Catalonia's human towers competition: what you need to know
The very best examples of the Catalan tradition of building 'castells' is on show this weekend in Tarragona
One of Catalonia's most spectacular traditions is building human towers, known locally as 'castells,' and this weekend has seen a big day for the groups, or 'colles,' who build the towers, with the 27th edition of the Concurs de Castells, in the southern city of Tarragona.
The human towers competition that every two years pits the best groups in the country against each other will see 42 teams competing to build the tallest and most complex constructions. The past eight editions have been won by the Castellers de Vilafranca.
However, this year the group from Vilafranca del Penedès will have stiff competition from the Vella and Joves teams, both from the city of Valls, who will come with new tactics. Also looking for a place on the podium will be Tarragona's Colla Jove and Mataró's Capgrossos.
25,000 people expected to attend
Over the weekend, the different groups will compete for top spot in Tarragona's Tàrraco Arena Plaça, with the best 12 competing in the finals on Sunday before an audience of some 25,000 people. In fact, this edition is the first to completely sell out.
Proclaimed a Masterpiece of the Oral and Intangible Heritage of Humanity by UNESCO in 2010, this weekend in Tarragona will feature the very best examples of the tradition of building human towers, and an ideal opportunity for anyone interested in seeing what the tradition that goes back to the 17th century is all about.
With the Vilafranca team under pressure to continue their winning streak, the head of the colla, Toni Bach, says "everyone knows we like competing a lot and we have always shown that we grow when faced with adversity." Yet, Bach admits that this year will be "the most difficult edition in history."
How the towers are scored
While each team will have their own particular strategies and structure, the towers are scored on the number of tiers in each tower and the number of people on each level. A tower is complete once a child, sometimes as young as five, known as an ‘enxaneta,’ reaches the top and raises their arm.

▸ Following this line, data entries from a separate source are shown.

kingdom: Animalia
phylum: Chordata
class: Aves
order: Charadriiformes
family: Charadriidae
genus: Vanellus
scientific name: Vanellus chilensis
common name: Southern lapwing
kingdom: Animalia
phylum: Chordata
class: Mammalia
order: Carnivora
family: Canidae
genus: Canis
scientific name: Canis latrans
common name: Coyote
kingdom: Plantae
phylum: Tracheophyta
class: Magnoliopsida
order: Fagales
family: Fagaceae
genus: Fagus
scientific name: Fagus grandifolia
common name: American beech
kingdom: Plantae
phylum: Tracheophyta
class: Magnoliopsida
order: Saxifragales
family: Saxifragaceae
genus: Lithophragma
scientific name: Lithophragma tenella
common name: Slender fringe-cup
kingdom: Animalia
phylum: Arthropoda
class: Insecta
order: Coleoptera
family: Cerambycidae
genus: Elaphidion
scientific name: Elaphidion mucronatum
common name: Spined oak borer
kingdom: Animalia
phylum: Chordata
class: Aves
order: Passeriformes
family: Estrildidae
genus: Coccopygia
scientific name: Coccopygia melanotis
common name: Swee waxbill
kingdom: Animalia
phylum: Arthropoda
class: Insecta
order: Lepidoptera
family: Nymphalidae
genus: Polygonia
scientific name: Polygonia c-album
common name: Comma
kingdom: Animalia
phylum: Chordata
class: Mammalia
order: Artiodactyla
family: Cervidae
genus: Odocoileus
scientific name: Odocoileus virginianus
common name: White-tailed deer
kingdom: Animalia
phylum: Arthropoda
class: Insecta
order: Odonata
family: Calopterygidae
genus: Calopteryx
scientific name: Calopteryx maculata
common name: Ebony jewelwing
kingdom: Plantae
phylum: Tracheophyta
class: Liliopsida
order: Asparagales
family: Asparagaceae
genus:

While each colla can be distinguished by the color of their shirts, all the castellers wear the traditional garb that includes white trousers and a wide black sash wrapped around the waist, providing not only back support but also a foothold for the participants making the perilous climb up –or down– the tower of people.
Human safety net
Building a human tower is not easy, and each group practices for months before competing. Yet, even though it is not unusual to see a human tower come crashing down, the castellers have their own human safety net, in the form of dozens of team members supporting the base of the tower.
In fact, this element has even given Catalan one of its most unique expressions, ‘fer pinya,’ which when used figuratively means to come together in strong support of someone, or something, in the face of adversity.